DM: Care to share any? Give our readers a 'thehammer.ca Exclusive'?
BS: OK, I'll give you the motto that the Conservatives are gonna use for the campaign. "The Liberals are corrupt."
BS: And here's what they're putting on their lawn signs: "The Liberals-Even Bigger Jackasses than Us."
DM: Hmm...should be a great campaign. Ms. Stronach, your former caucus colleague, the dashing Peter MacKay, with whom you've been "romantically linked"...

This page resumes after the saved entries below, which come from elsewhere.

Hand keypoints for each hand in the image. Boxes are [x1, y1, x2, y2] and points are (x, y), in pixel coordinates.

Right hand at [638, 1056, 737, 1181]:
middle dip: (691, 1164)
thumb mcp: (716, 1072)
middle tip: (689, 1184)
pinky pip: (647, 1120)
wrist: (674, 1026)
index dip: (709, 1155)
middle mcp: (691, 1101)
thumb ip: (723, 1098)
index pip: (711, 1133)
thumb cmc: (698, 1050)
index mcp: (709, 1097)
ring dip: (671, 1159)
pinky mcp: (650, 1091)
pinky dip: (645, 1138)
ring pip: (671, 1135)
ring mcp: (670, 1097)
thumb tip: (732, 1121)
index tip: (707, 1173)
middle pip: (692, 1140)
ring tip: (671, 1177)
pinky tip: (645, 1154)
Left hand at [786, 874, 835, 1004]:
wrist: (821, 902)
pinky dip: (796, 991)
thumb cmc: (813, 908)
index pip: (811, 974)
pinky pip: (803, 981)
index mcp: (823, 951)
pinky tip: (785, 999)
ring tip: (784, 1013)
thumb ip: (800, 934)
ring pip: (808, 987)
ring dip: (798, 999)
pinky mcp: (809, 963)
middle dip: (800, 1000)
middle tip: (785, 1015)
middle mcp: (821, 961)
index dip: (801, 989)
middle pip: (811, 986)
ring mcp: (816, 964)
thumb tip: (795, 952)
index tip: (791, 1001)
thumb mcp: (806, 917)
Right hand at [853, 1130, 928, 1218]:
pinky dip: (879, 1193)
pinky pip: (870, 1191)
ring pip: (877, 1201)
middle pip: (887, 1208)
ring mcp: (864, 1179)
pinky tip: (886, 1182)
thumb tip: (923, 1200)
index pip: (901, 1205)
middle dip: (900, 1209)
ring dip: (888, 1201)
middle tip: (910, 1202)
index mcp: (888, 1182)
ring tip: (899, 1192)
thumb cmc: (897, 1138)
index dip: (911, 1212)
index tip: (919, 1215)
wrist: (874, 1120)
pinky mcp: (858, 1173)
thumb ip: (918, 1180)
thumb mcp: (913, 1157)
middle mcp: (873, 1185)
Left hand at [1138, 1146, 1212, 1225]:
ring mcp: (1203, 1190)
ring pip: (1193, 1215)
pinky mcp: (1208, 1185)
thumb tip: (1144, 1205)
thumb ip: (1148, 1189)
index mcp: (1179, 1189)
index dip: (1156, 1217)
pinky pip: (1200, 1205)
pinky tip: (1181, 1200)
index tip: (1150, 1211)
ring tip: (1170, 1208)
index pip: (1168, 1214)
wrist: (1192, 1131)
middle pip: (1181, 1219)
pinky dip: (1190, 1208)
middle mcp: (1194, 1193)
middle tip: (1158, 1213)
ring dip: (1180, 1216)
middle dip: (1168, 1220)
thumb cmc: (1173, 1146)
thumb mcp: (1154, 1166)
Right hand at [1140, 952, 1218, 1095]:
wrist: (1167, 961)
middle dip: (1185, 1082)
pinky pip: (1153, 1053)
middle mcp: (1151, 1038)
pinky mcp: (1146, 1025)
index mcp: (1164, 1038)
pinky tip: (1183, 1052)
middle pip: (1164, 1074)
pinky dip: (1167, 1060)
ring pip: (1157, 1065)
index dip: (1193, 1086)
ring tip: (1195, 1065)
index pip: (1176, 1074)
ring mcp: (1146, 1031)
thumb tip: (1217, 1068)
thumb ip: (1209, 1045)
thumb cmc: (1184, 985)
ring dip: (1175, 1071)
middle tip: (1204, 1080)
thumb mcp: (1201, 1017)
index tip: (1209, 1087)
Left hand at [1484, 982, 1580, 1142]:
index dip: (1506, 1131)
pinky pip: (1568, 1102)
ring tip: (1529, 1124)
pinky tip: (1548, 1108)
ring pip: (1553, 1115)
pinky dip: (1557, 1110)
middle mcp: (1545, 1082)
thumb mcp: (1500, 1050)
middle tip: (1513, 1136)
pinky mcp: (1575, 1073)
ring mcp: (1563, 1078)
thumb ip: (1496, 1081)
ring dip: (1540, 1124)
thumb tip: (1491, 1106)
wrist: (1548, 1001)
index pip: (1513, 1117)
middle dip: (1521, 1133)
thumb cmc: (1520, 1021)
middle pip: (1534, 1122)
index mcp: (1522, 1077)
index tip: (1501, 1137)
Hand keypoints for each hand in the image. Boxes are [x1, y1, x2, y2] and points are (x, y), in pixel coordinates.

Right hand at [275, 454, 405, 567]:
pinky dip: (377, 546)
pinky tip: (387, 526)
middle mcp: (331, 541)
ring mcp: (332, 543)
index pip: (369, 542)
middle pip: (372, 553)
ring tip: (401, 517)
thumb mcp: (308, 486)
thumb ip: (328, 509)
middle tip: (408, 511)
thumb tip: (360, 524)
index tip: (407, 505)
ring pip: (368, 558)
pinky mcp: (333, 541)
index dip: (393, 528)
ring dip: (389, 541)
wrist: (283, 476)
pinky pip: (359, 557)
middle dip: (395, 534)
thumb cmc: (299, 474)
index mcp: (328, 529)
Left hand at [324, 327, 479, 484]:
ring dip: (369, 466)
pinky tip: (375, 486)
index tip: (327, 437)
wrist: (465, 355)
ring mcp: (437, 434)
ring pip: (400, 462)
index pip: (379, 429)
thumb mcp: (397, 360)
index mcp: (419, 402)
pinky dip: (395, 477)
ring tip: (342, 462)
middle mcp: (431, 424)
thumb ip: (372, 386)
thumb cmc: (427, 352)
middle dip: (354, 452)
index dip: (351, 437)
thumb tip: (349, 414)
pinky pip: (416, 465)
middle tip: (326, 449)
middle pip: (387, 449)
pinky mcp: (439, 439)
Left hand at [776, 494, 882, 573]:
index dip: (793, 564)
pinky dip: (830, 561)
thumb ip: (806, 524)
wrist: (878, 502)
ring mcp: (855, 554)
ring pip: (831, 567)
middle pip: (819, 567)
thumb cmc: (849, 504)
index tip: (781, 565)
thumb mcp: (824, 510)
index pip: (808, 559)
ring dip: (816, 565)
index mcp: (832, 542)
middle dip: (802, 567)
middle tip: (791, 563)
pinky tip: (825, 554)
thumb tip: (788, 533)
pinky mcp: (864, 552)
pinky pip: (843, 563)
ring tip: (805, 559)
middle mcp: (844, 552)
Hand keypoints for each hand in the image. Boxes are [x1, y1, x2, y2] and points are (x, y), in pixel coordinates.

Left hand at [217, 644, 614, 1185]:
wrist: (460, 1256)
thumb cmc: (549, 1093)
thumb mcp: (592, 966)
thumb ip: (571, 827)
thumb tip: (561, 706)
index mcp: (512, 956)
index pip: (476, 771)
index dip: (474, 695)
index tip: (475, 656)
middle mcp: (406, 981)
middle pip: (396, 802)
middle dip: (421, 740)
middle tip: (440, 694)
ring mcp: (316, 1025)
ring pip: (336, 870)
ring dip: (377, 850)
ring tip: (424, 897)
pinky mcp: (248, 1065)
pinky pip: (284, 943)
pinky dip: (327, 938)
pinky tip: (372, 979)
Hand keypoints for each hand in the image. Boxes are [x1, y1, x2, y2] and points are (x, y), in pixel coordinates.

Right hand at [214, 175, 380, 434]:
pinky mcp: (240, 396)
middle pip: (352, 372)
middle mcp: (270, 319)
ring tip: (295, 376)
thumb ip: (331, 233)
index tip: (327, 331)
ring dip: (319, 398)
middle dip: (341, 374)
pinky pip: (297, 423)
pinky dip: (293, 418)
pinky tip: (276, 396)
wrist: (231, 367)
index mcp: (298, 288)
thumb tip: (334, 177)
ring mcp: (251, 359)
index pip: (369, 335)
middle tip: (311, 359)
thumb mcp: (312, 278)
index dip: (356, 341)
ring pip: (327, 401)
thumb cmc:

BS:...We weren't "romantically linked." I was banging him. He was a piece of man meat. Nothing more, nothing less. As a matter of fact, I told him of my decision while we were...being intimate...it was at his place...
DM:...Erm, really, that's enough...
BS:...They call it 'rodeo' style...
DM...No really. That's all we need to know. Good Lord.
BS: He'll have no trouble finding someone new. That angry Diane Ablonczy woman has had her eyes on him for ages. I think she really needs to get laid.
DM: Actually, on the topic of Peter McKay...Stephen Harper claims that it was him, not you, who informed him of your decision to cross the floor. Isn't that kind of...well, unethical, getting your boyfriend to tell him the bad news?
BS: Look, I don't want to talk about my personal life.
|Dave McGraw illustrates his patented "Rolling of the eyes" interview technique.
DM: But you were just giving us...gruesome details about your sexual relations with him.
BS: That was then. This is...(an advisor whispers in her ear)...now.
DM: One final question, Ms. Minister. What do you say to your constituents?
BS: Look, first of all, look. Look.
DM:...That's enough, Belinda. Thank you. And uh, thanks for not bringing up Brian Mulroney's name once during the whole interview. Man, I need a drink.